Amidst the storm brewing against Bitcoin SV (BSV) caused due to the ongoing feud between Craig Wright, the token’s major advocate and other members of the bitcoin community, BSV takes another hit as Kraken, a major crypto exchange joins Binanace and Shapeshift in delisting the token.

Following the announcement by two other prominent exchanges, Binance and ShapeShift regarding delisting of Bitcoin SV on Monday, Kraken showed an incline towards the delisting. On Tuesday, the San Francisco-based exchange announced through a blog that it will no longer support BSV. Kraken cited both community sentiment and ongoing litigation filed against the exchange by the coin’s advocates as the reason behind the decision.

As per the blog, Kraken will disable BSV deposits on April 22. Trading will cease on all trading pairs April 29 and withdrawals will stop May 31.

Why the Anti-Craig Sentiment

Changpeng Zhao (CZ), the CEO of Binance tweeted that Wright is “poisoning” the bitcoin community through his threats of suing people who called him a fraud because he has claimed to be bitcoin’s pseudonymous creator, Satoshi Nakamoto. But Kraken was already negatively disposed toward BSV long before the kerfuffle started.

The feud was in place from December, during the contentious hard fork of bitcoin cash when it got split into bitcoin cash ABC and bitcoin cash “Satoshi Vision.” A  Florida-based mining firm United Investment Corp. filed a federal lawsuit against a group of defendants for supporting the ABC version, including Kraken and its CEO Jesse Powell.

At the time Powell stated:

“They are suing us, our investors, well-respected and prominent figures in the community, and the community got to the point it’s fed up with it. It’s completely antithetical to what this community is about.”

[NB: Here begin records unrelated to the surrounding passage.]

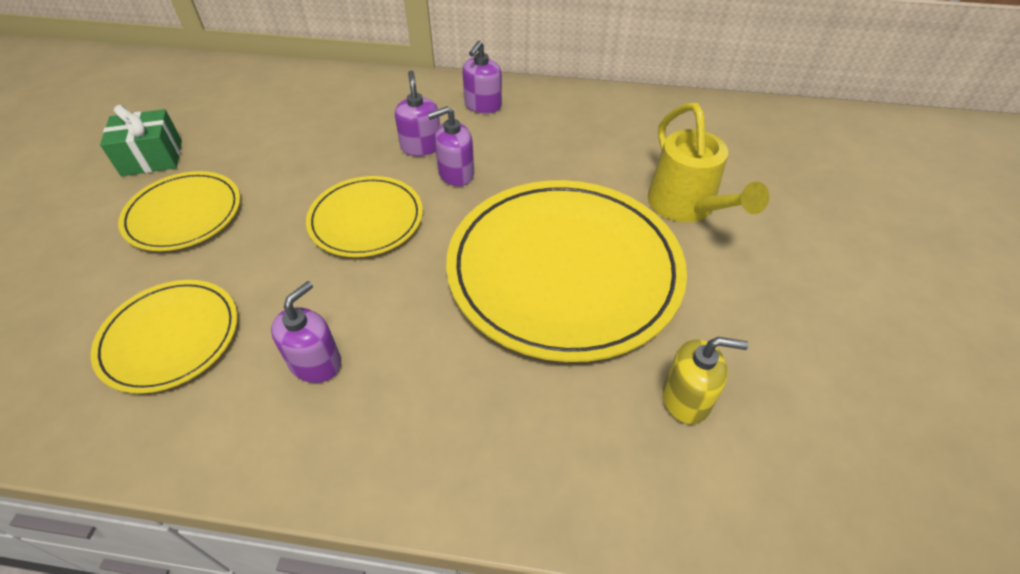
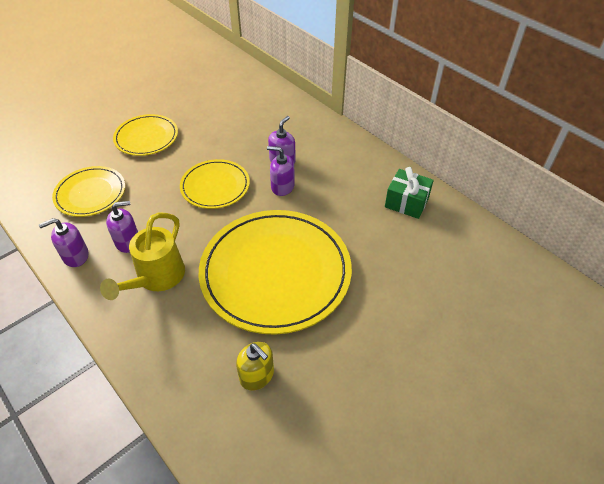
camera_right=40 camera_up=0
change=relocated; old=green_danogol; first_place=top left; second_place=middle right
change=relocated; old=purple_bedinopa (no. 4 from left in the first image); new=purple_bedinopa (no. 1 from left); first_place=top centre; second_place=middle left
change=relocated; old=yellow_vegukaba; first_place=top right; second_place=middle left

In line with the Community’s sentiment

While the other two exchange announced the delisting, Kraken launched a poll on its Twitter account on Monday. The poll asked users to  for or against delisting BSV. At the time of writing, over 70,545 users have voted and  71 percent supporting delisting, seven percent opposing and 21 percent not caring.

Powell explained:

“We at Kraken have our own strong opinions, and it’s like a bubble, so putting out a poll was the opportunity to get other people’s opinions.” 

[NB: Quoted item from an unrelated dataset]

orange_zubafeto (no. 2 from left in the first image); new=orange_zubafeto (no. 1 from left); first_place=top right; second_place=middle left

Powell adds that if a vast majority of the votes have had been in BSV’s favor the platform wouldn’t have been delisted. However, if the results were indecisive, say 50/50, the coin would still have been delisted.

Kraken has had delisted other tokens in the past, including Namecoin and Iconomi. Namecoin due to its low volume and the need to support a technically onerous upgrade at some point and Iconomi because the protocol was changed by its creators.

The Aggravation against BSV

The wave of delisting started after Wright threatened to sue a pseudonymous Twitter user nicknamed Hodlonaut, who started the bitcoin Lightning Torch, and Peter McCormack, a crypto investor, and podcaster unless they publicly recognized Wright as bitcoin’s pseudonymous creator Nakamoto.

Powell told the BSV advocates, that “it looks they keep to use the law system to abuse it, suing anyone who says anything against them.”

Along with ShapeShift and Binance, crypto apps BlockchainSatoWalletPhantasma Chain and Bittylicious also announced Monday that they are too stopping supporting BSV.

Per Powell more exchanges may follow suit,  “The more players delist them, the easier it becomes to do it.” 

Ed Pownall, a public relations specialist who represents BSV supporter Calvin Ayre, referred CoinDesk to a newsletter article by Toronto-based investment firm Frnt.io on late Tuesday, that elaborated:

We believe that crypto and certain actors specifically are setting a dangerous precedent in the delisting of BSV. Given the impact that trading venues can have on the visibility and price of a coin, such a subjective delisting sets a precedent which has the potential to increase the space’s vulnerability to manipulation. If a coin can be delisted due to some[one] not approving of a community/person’s legal activities, what’s to say that a similar narrative cannot be created in the future simply to support a malicious actor’s monetary interest.”

Pownall adds: “We feel this sums it up best.